Activity — Print nothing but the lines from the start of the listing below through the line that contains "left knee: (481, 108)". Do not include the pictures.

==================================================

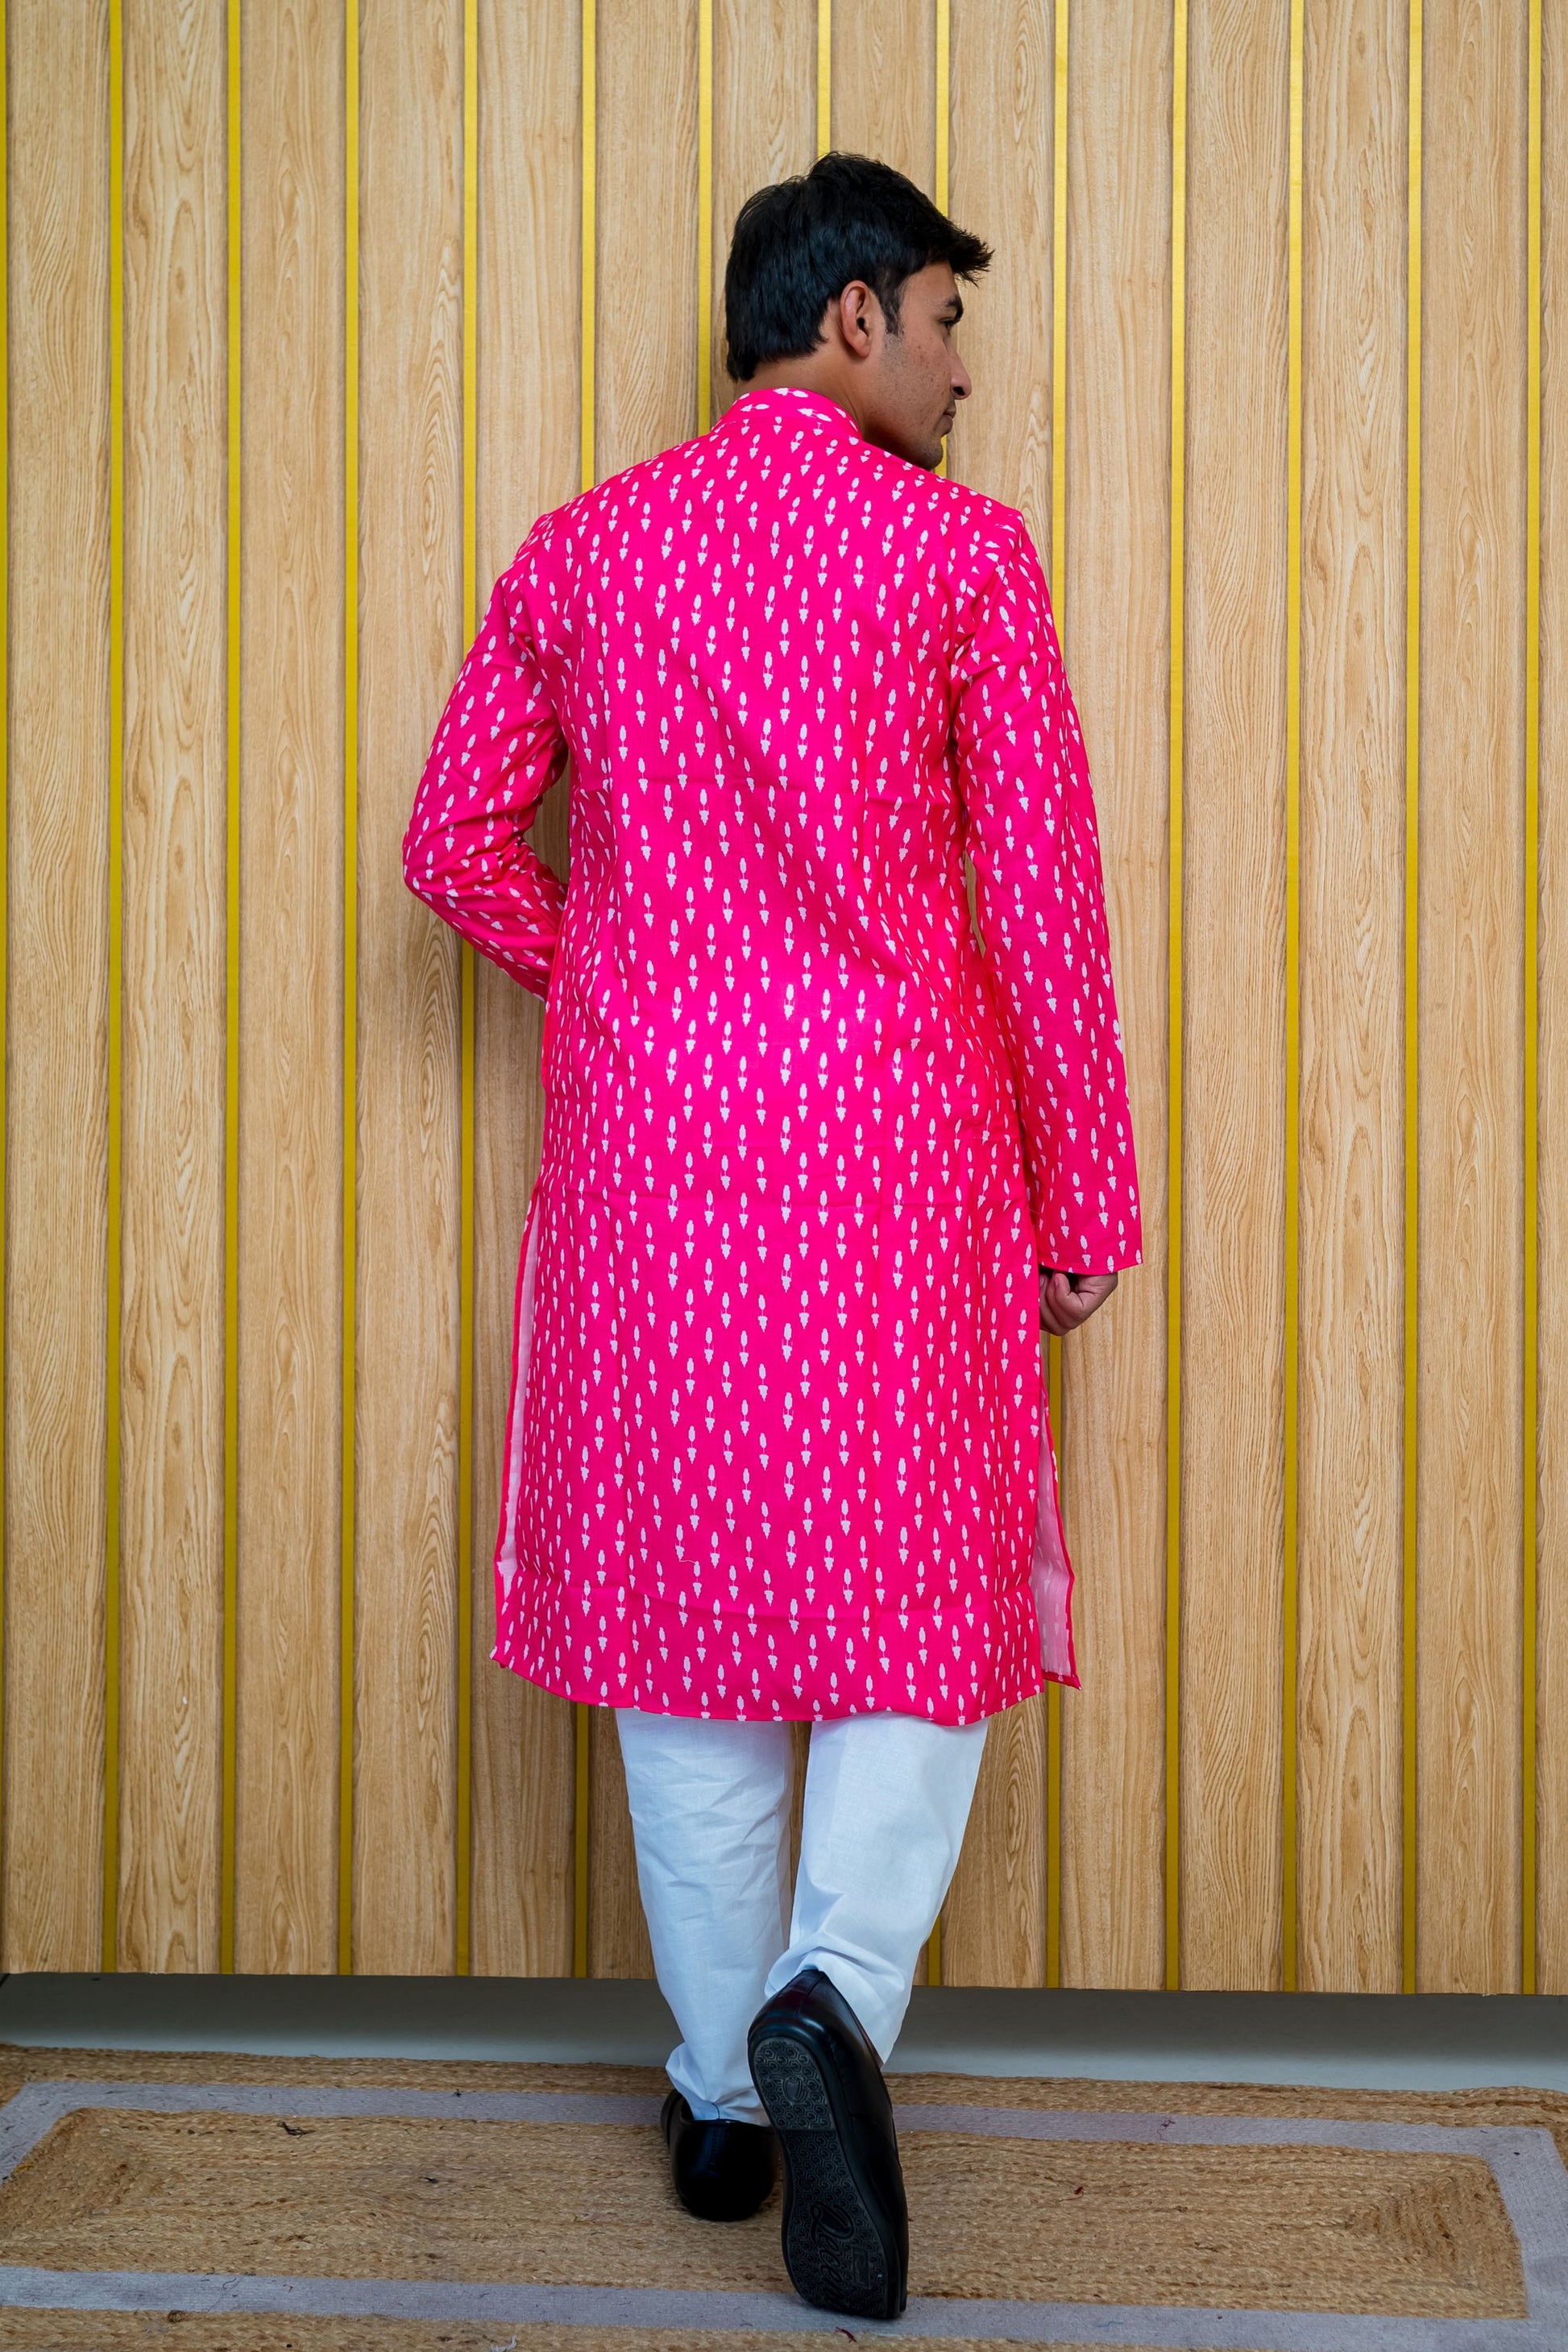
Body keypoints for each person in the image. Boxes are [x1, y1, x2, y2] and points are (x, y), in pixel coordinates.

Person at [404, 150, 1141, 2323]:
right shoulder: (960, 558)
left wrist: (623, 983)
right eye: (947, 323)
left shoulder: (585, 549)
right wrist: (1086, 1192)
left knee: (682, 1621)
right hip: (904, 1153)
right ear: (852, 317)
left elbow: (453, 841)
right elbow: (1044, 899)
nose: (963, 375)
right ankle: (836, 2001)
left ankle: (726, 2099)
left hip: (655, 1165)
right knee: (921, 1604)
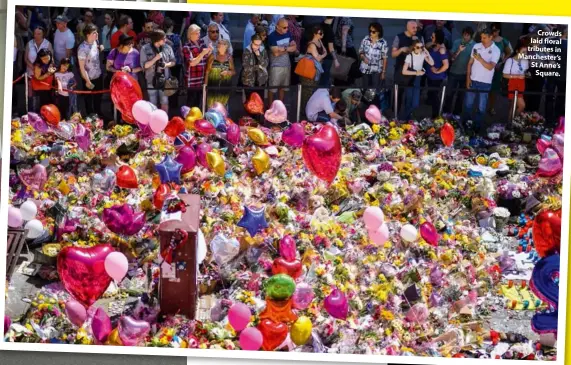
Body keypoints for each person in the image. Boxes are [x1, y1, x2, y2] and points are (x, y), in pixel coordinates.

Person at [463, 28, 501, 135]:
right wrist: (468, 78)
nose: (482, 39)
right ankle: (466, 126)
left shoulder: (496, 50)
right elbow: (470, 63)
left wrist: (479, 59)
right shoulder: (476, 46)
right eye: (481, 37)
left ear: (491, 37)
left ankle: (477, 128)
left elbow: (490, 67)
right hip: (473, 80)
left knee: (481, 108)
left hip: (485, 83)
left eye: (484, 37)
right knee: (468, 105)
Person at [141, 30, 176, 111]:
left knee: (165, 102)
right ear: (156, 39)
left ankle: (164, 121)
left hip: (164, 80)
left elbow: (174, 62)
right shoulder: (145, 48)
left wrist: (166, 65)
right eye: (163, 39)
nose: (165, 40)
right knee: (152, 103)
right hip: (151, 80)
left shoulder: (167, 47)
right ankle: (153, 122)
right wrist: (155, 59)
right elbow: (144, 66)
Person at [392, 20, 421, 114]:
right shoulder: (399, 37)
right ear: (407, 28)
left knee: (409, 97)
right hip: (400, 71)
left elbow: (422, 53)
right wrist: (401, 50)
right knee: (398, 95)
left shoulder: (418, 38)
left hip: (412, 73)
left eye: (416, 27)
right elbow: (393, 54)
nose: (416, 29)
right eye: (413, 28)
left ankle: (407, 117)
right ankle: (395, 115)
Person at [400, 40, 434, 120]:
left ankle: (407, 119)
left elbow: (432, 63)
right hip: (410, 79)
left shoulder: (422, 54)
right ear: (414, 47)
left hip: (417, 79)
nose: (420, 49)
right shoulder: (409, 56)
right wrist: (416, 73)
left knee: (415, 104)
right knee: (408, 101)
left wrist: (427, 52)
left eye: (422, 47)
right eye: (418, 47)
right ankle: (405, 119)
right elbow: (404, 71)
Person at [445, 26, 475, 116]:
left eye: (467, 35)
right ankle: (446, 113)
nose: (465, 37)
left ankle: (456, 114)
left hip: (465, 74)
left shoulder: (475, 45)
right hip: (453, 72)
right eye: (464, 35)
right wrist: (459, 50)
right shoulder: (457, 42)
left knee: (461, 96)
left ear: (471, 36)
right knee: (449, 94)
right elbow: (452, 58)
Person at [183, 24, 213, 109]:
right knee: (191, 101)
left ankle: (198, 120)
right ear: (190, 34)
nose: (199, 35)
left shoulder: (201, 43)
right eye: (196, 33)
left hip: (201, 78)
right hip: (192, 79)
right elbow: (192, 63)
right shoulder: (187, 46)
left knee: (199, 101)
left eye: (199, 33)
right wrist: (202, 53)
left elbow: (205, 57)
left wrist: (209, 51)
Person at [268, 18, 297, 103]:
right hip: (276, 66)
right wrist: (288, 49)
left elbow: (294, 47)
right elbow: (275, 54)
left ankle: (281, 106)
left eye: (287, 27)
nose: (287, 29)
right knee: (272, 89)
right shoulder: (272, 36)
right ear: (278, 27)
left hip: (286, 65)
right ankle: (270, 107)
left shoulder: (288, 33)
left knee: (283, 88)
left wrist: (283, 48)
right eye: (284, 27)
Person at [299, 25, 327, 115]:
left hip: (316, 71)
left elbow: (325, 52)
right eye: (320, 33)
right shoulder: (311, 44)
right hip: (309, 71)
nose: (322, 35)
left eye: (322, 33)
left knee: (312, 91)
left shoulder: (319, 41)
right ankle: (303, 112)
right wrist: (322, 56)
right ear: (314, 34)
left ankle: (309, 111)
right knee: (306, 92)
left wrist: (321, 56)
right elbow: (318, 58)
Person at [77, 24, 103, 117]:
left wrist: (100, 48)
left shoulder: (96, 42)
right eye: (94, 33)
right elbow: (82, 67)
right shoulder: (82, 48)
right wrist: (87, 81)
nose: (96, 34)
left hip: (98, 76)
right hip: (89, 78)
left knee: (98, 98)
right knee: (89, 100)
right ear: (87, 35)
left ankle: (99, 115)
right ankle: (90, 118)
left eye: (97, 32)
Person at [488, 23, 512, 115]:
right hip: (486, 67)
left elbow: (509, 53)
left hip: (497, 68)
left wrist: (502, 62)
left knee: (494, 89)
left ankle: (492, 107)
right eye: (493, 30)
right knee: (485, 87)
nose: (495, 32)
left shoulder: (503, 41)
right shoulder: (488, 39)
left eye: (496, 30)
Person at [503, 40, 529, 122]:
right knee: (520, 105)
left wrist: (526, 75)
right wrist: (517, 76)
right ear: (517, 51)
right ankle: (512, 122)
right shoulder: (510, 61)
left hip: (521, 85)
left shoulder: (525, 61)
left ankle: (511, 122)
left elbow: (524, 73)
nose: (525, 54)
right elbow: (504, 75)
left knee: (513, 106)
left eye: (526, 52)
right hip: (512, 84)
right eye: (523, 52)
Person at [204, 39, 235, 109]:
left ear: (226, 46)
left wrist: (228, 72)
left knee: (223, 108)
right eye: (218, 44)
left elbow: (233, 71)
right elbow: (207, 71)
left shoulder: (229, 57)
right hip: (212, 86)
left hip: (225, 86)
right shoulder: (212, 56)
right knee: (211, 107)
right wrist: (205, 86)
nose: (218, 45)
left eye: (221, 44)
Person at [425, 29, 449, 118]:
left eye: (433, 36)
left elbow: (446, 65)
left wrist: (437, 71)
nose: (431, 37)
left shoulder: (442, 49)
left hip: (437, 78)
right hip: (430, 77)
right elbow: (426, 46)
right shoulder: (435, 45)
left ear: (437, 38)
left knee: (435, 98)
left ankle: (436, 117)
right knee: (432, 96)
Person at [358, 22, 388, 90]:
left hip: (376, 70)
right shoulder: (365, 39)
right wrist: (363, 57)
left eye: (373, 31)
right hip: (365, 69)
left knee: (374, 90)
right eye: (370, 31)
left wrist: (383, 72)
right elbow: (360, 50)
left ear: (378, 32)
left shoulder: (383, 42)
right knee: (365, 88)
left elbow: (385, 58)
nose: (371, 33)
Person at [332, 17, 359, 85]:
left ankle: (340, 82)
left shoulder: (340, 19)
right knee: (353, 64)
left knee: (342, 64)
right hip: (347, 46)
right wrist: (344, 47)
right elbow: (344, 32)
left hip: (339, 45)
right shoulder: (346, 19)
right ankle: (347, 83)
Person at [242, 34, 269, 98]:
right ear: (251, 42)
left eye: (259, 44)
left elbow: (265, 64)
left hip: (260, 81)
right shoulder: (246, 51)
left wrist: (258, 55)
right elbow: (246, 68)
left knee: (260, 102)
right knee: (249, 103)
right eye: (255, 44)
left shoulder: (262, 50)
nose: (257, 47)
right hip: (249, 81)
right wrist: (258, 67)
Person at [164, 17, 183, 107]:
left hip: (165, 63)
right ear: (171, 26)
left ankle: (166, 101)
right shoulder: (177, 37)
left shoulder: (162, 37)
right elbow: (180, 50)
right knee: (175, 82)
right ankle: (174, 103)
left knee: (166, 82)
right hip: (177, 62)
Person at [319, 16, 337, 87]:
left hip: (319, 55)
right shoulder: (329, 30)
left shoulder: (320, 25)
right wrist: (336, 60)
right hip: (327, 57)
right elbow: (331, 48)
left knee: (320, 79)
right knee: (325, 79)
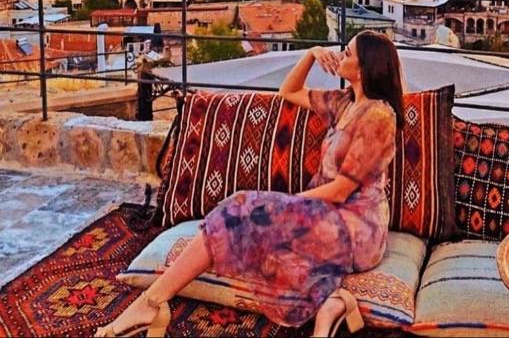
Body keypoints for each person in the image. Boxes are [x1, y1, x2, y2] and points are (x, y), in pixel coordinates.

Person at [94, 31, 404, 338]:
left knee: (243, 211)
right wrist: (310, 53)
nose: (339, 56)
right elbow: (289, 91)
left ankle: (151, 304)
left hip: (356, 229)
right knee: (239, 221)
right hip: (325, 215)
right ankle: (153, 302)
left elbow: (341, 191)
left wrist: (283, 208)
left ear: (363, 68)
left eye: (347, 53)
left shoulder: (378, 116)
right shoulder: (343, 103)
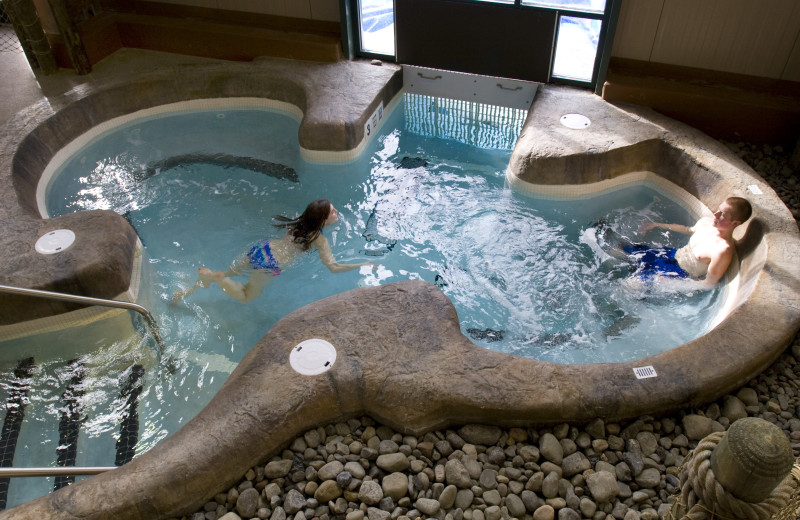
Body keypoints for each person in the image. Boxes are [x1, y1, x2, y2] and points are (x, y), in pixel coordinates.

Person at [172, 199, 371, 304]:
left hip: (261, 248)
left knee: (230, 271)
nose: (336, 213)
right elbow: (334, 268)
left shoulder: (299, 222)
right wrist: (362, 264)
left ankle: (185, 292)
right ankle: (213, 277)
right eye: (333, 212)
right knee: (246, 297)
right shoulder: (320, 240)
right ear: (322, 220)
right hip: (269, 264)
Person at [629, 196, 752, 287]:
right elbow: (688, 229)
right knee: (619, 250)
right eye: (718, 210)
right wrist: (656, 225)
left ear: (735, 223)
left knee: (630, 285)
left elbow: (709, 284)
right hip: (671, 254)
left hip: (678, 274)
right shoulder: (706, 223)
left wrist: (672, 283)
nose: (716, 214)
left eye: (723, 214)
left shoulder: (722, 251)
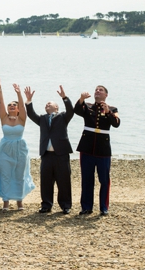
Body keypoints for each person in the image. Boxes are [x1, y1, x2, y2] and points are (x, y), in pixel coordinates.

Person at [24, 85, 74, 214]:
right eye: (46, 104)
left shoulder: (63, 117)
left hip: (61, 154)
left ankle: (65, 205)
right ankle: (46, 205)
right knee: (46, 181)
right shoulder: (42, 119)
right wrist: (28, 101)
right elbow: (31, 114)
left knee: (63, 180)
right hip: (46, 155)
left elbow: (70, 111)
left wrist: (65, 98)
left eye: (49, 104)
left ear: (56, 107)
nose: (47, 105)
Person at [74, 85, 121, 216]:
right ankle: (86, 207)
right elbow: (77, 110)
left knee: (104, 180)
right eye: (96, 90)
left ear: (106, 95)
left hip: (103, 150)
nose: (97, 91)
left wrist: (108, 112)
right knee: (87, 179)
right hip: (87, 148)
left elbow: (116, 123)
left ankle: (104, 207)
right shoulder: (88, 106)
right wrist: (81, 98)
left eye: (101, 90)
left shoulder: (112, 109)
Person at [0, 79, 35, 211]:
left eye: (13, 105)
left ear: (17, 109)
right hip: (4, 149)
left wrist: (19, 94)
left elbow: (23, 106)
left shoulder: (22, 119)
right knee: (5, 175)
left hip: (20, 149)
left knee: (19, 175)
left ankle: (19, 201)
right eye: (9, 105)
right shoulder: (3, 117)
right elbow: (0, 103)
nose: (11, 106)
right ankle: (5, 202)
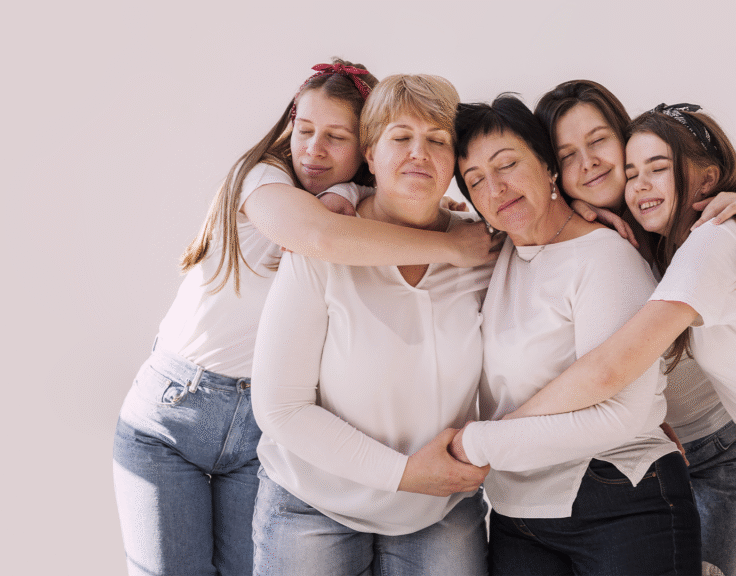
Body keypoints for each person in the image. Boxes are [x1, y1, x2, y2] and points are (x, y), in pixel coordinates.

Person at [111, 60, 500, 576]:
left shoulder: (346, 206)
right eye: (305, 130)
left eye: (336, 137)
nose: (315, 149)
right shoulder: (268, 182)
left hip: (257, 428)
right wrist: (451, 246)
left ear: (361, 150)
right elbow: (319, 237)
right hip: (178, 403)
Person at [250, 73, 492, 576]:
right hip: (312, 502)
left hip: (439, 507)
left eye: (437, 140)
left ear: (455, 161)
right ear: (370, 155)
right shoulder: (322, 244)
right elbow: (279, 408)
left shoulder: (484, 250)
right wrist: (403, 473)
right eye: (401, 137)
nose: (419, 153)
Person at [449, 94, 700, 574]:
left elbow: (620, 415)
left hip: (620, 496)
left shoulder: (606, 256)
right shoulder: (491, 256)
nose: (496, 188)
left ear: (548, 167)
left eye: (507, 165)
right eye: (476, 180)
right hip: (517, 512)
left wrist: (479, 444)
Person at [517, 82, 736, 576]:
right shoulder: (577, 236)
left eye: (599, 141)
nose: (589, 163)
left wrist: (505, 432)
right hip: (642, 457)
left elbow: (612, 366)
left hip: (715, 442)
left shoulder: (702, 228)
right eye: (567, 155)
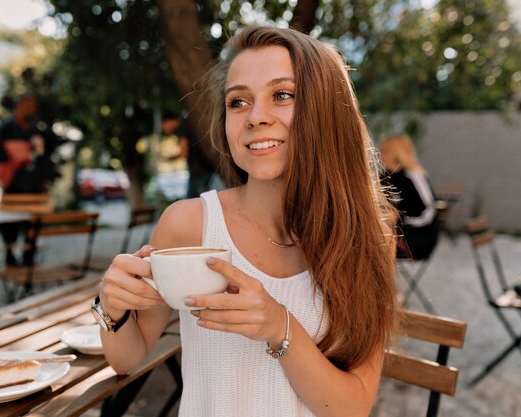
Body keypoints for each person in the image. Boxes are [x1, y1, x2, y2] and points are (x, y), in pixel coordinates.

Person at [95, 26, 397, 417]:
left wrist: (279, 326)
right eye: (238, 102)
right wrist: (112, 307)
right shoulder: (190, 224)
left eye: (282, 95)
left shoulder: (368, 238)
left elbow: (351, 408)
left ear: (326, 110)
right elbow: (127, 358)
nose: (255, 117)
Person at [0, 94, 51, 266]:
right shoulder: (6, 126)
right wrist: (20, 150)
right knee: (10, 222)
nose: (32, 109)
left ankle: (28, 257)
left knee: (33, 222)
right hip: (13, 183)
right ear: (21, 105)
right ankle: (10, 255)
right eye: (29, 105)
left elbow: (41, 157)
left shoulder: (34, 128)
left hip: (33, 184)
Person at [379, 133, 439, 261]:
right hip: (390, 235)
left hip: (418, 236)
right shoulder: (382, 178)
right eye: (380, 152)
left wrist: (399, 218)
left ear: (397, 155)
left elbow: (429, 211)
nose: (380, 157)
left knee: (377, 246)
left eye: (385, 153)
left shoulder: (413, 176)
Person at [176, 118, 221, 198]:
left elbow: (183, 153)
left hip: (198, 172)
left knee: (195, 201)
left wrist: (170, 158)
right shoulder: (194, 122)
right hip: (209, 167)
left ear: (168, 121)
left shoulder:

==================================================

Solved exercise —
Body keypoints for each person in the image. Boxes are [x1, y1, x2, y2] and points are (x, y), in pixel coordinates.

Person at [404, 150, 1141, 2323]:
right shoulder: (960, 558)
left wrist: (623, 983)
right eye: (947, 323)
left shoulder: (585, 549)
right wrist: (1086, 1192)
left knee: (682, 1621)
right hip: (904, 1153)
right ear: (852, 317)
left elbow: (453, 841)
right elbow: (1044, 899)
nose: (963, 375)
right ankle: (836, 2001)
left ankle: (726, 2099)
left hip: (655, 1165)
right knee: (921, 1604)
Body keypoints for each person in the image. Boxes are [x1, y1, x2, y2] and points are (x, y), in pixel coordinates.

Person at [463, 28, 501, 135]:
right wrist: (468, 78)
nose: (482, 39)
right ankle: (466, 126)
left shoulder: (496, 50)
right elbow: (470, 63)
left wrist: (479, 59)
right shoulder: (476, 46)
right eye: (481, 37)
left ear: (491, 37)
left ankle: (477, 128)
left elbow: (490, 67)
right hip: (473, 80)
left knee: (481, 108)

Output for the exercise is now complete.